Work instructions =>
Restate the records that follow word for word. Omit the images.

(Source data)
* * *
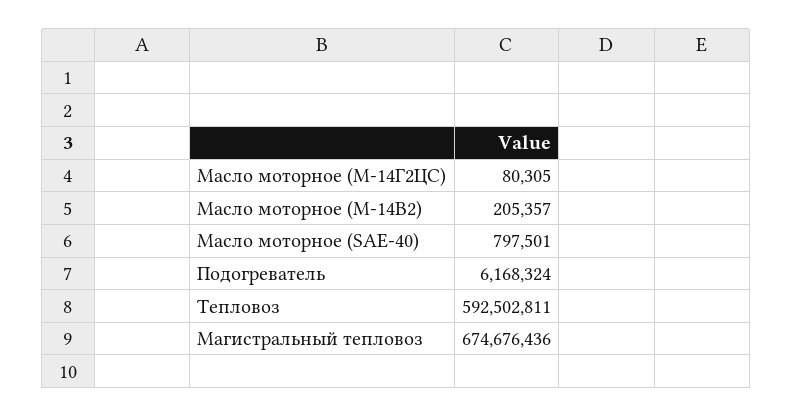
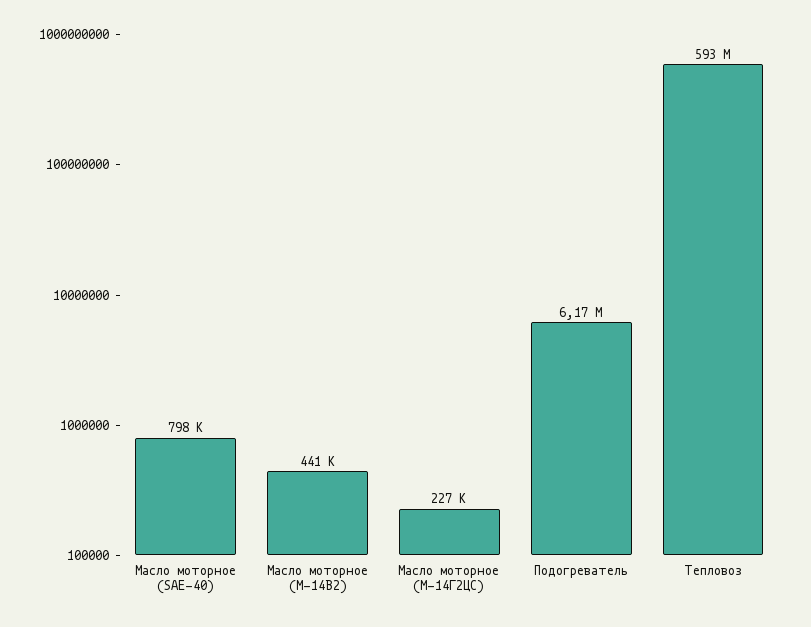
  {
-   "Масло моторное (М-14Г2ЦС)": 80305,
+   "Масло моторное (М-14Г2ЦС)": 227000,
-   "Масло моторное (М-14В2)": 205357,
+   "Масло моторное (М-14В2)": 441000,
    "Масло моторное (SAE-40)": 797501,
    "Подогреватель": 6168324,
-   "Тепловоз": 592502811,
+   "Тепловоз": 592502811
-   "Магистральный тепловоз": 674676436
  }

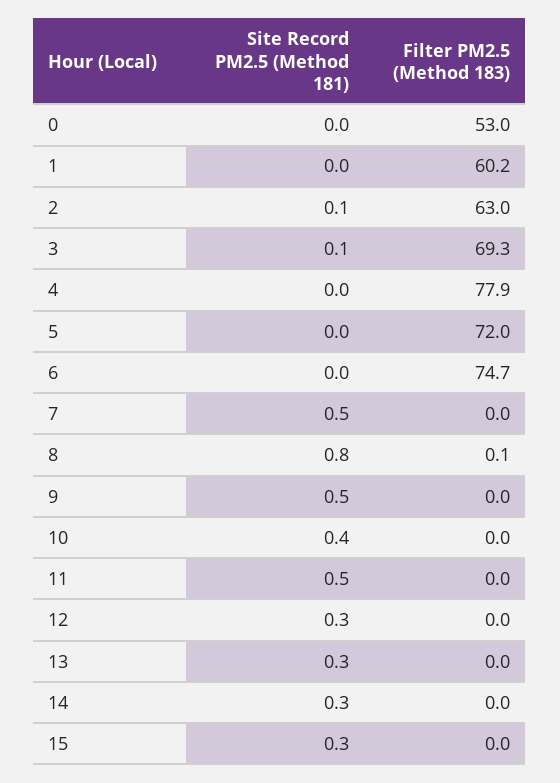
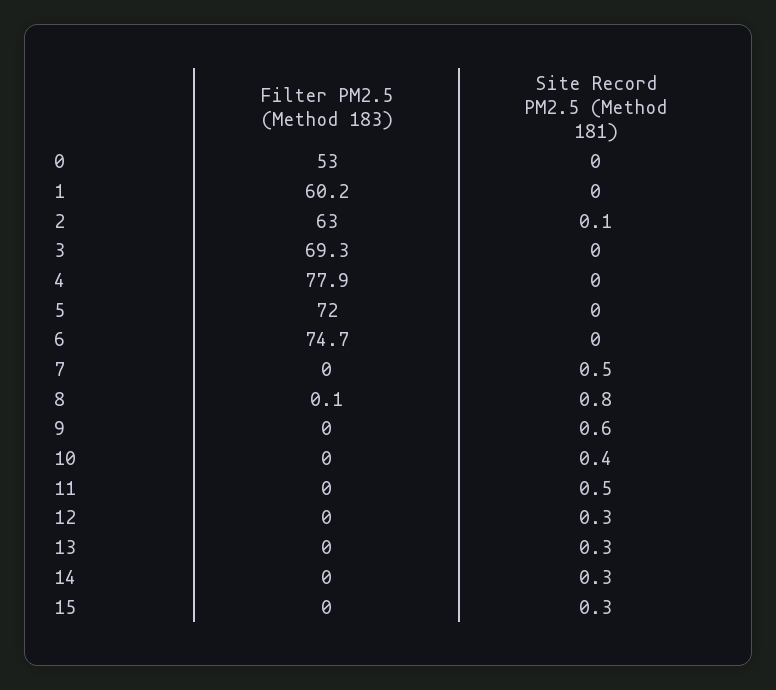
  {
    "Site Record PM2.5 (Method 181)": {
      "0": 0,
      "1": 0,
      "2": 0.1,
-     "3": 0.1,
+     "3": 0,
      "4": 0,
      "5": 0,
      "6": 0,
      "7": 0.5,
      "8": 0.8,
-     "9": 0.5,
+     "9": 0.6,
      "10": 0.4,
      "11": 0.5,
      "12": 0.3,
      "13": 0.3,
      "14": 0.3,
      "15": 0.3
    },
    "Filter PM2.5 (Method 183)": {
      "0": 53,
      "1": 60.2,
      "2": 63,
      "3": 69.3,
      "4": 77.9,
      "5": 72,
      "6": 74.7,
      "7": 0,
      "8": 0.1,
      "9": 0,
      "10": 0,
      "11": 0,
      "12": 0,
      "13": 0,
      "14": 0,
      "15": 0
    }
  }

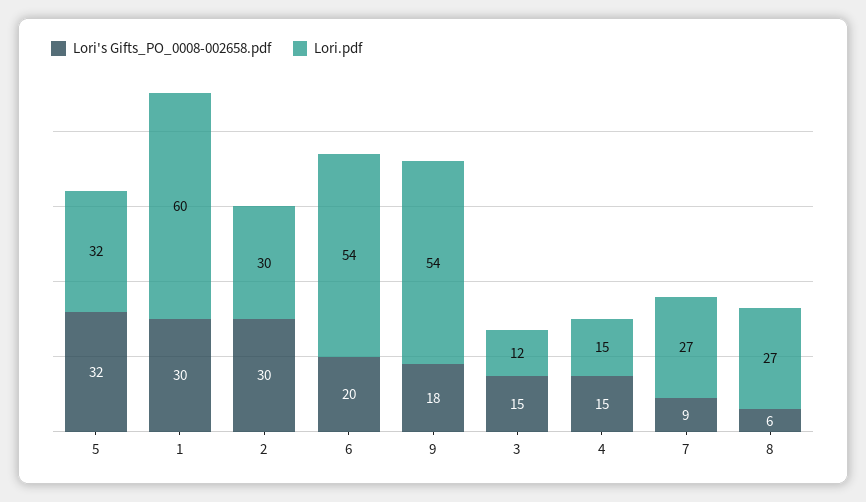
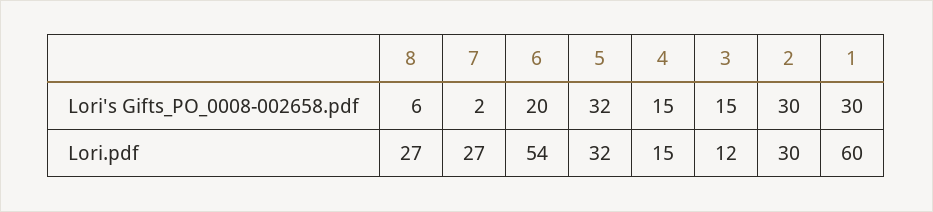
  {
    "Lori's Gifts_PO_0008-002658.pdf": {
      "5": 32,
      "1": 30,
      "2": 30,
      "6": 20,
-     "9": 18,
      "3": 15,
      "4": 15,
-     "7": 9,
+     "7": 2,
      "8": 6
    },
    "Lori.pdf": {
      "5": 32,
      "1": 60,
      "2": 30,
      "6": 54,
-     "9": 54,
      "3": 12,
      "4": 15,
      "7": 27,
      "8": 27
    }
  }

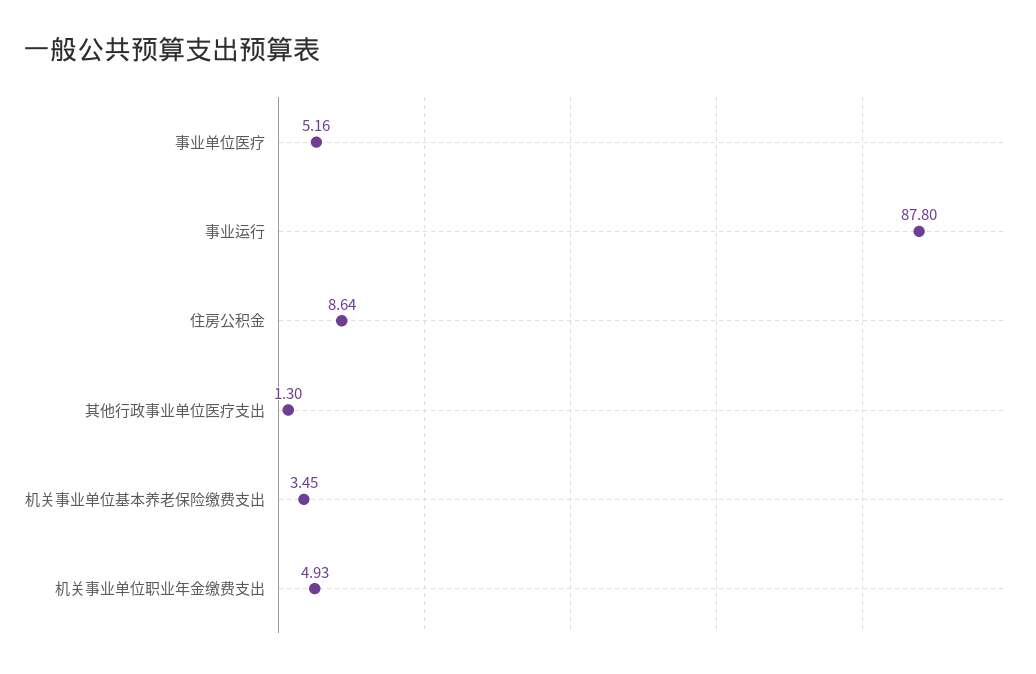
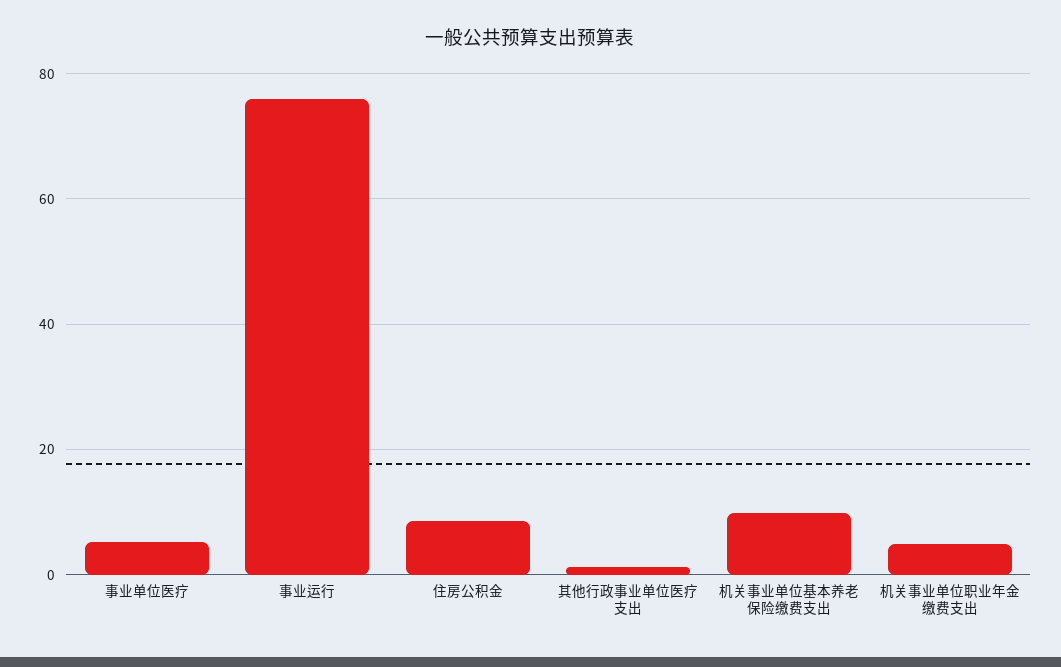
  {
    "事业单位医疗": 5.16,
-   "事业运行": 87.8,
+   "事业运行": 76,
    "住房公积金": 8.64,
    "其他行政事业单位医疗支出": 1.3,
-   "机关事业单位基本养老保险缴费支出": 3.45,
+   "机关事业单位基本养老保险缴费支出": 10,
    "机关事业单位职业年金缴费支出": 4.93
  }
* * *
Problem solution =>
  {
-   "Масло моторное (М-14Г2ЦС)": 80305,
+   "Масло моторное (М-14Г2ЦС)": 227000,
-   "Масло моторное (М-14В2)": 205357,
+   "Масло моторное (М-14В2)": 441000,
    "Масло моторное (SAE-40)": 797501,
    "Подогреватель": 6168324,
-   "Тепловоз": 592502811,
+   "Тепловоз": 592502811
-   "Магистральный тепловоз": 674676436
  }

  {
    "Site Record PM2.5 (Method 181)": {
      "0": 0,
      "1": 0,
      "2": 0.1,
-     "3": 0.1,
+     "3": 0,
      "4": 0,
      "5": 0,
      "6": 0,
      "7": 0.5,
      "8": 0.8,
-     "9": 0.5,
+     "9": 0.6,
      "10": 0.4,
      "11": 0.5,
      "12": 0.3,
      "13": 0.3,
      "14": 0.3,
      "15": 0.3
    },
    "Filter PM2.5 (Method 183)": {
      "0": 53,
      "1": 60.2,
      "2": 63,
      "3": 69.3,
      "4": 77.9,
      "5": 72,
      "6": 74.7,
      "7": 0,
      "8": 0.1,
      "9": 0,
      "10": 0,
      "11": 0,
      "12": 0,
      "13": 0,
      "14": 0,
      "15": 0
    }
  }

  {
    "Lori's Gifts_PO_0008-002658.pdf": {
      "5": 32,
      "1": 30,
      "2": 30,
      "6": 20,
-     "9": 18,
      "3": 15,
      "4": 15,
-     "7": 9,
+     "7": 2,
      "8": 6
    },
    "Lori.pdf": {
      "5": 32,
      "1": 60,
      "2": 30,
      "6": 54,
-     "9": 54,
      "3": 12,
      "4": 15,
      "7": 27,
      "8": 27
    }
  }

  {
    "事业单位医疗": 5.16,
-   "事业运行": 87.8,
+   "事业运行": 76,
    "住房公积金": 8.64,
    "其他行政事业单位医疗支出": 1.3,
-   "机关事业单位基本养老保险缴费支出": 3.45,
+   "机关事业单位基本养老保险缴费支出": 10,
    "机关事业单位职业年金缴费支出": 4.93
  }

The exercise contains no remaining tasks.